Walter J. Gores Award winners
The Walter J. Gores Award is the university’s highest award for excellence in teaching and celebrates achievement in educational activities, including lecturing, tutoring, advising, and discussion leading.
Stuart Thompson, a professor of biology, is honored for his pedagogical approach, which involves deep care for students and the encouragement of open debate that’s inclusive of all voices.

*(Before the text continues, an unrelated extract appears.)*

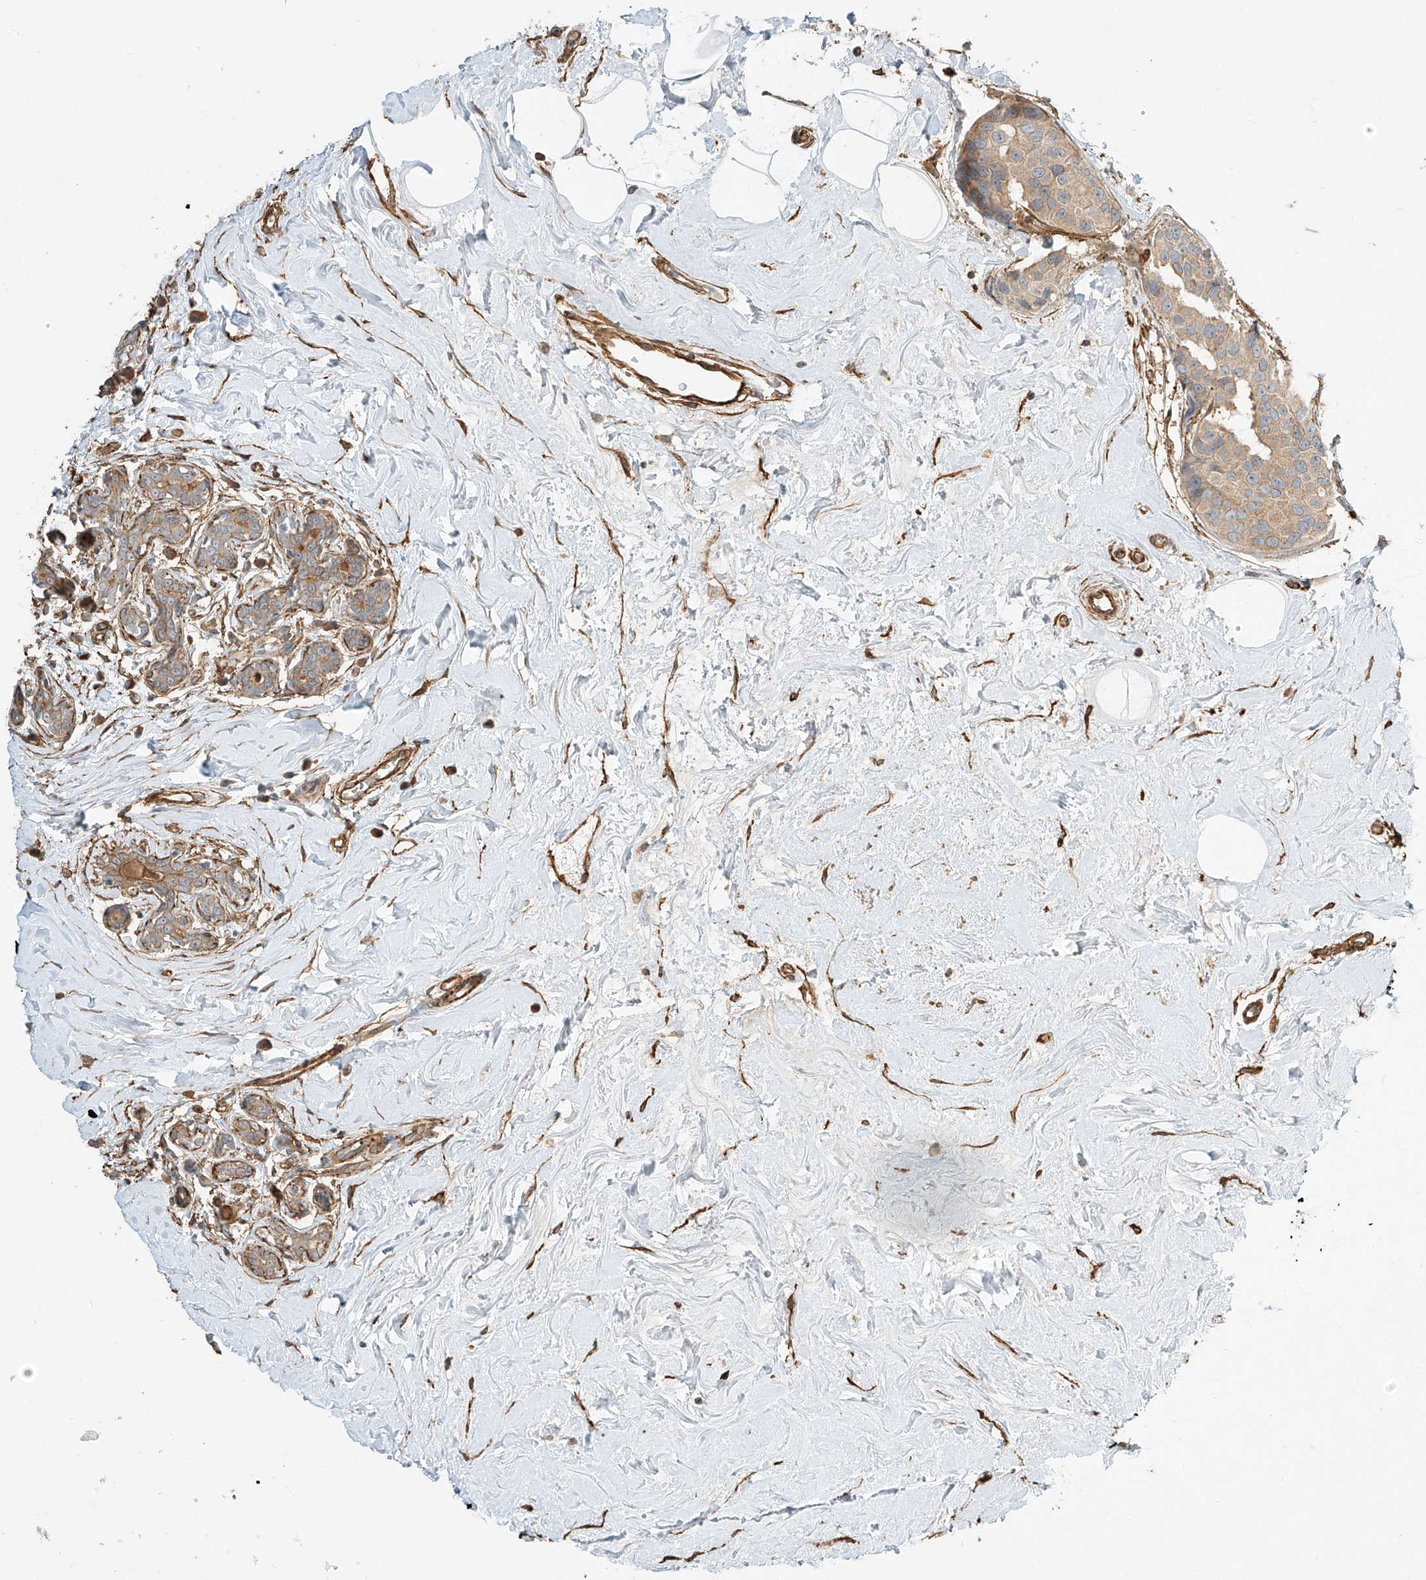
{"staining": {"intensity": "weak", "quantity": "25%-75%", "location": "cytoplasmic/membranous"}, "tissue": "breast cancer", "cell_type": "Tumor cells", "image_type": "cancer", "snomed": [{"axis": "morphology", "description": "Normal tissue, NOS"}, {"axis": "morphology", "description": "Duct carcinoma"}, {"axis": "topography", "description": "Breast"}], "caption": "A photomicrograph of breast cancer (invasive ductal carcinoma) stained for a protein demonstrates weak cytoplasmic/membranous brown staining in tumor cells.", "gene": "CSMD3", "patient": {"sex": "female", "age": 39}}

He is lauded for viewing each student as an individual to be nurtured and developed in unique ways, for guiding them in how to think and be open-minded, and for providing learning experiences that students have described as “life-changing.”
Matthew Clair, an assistant professor of sociology, is honored for his engagement with and advising of students that demystifies the academy and makes students feel comfortable and confident.
He is recognized for his serious approach to teaching – providing students researched and carefully composed answers to their questions, drawing students into deeper engagement with the material – and for his ability to inspire students to ask questions and interact with one another.
Juliette Woodrow is a coterminal student studying computer science. She is honored for her exemplary teaching, encouragement, and support for all learners, and her mentorship and leadership of other teachers and section leaders, inspiring their best work.
She is recognized for her continuous, dedicated service on the CS106 staff, having served more than 3,000 students over 13 quarters. She is also lauded for her innovative work in designing new tools and pedagogical practices, including design for accessibility, tools for paired student learning and problem solving, and practice puzzles for teaching training.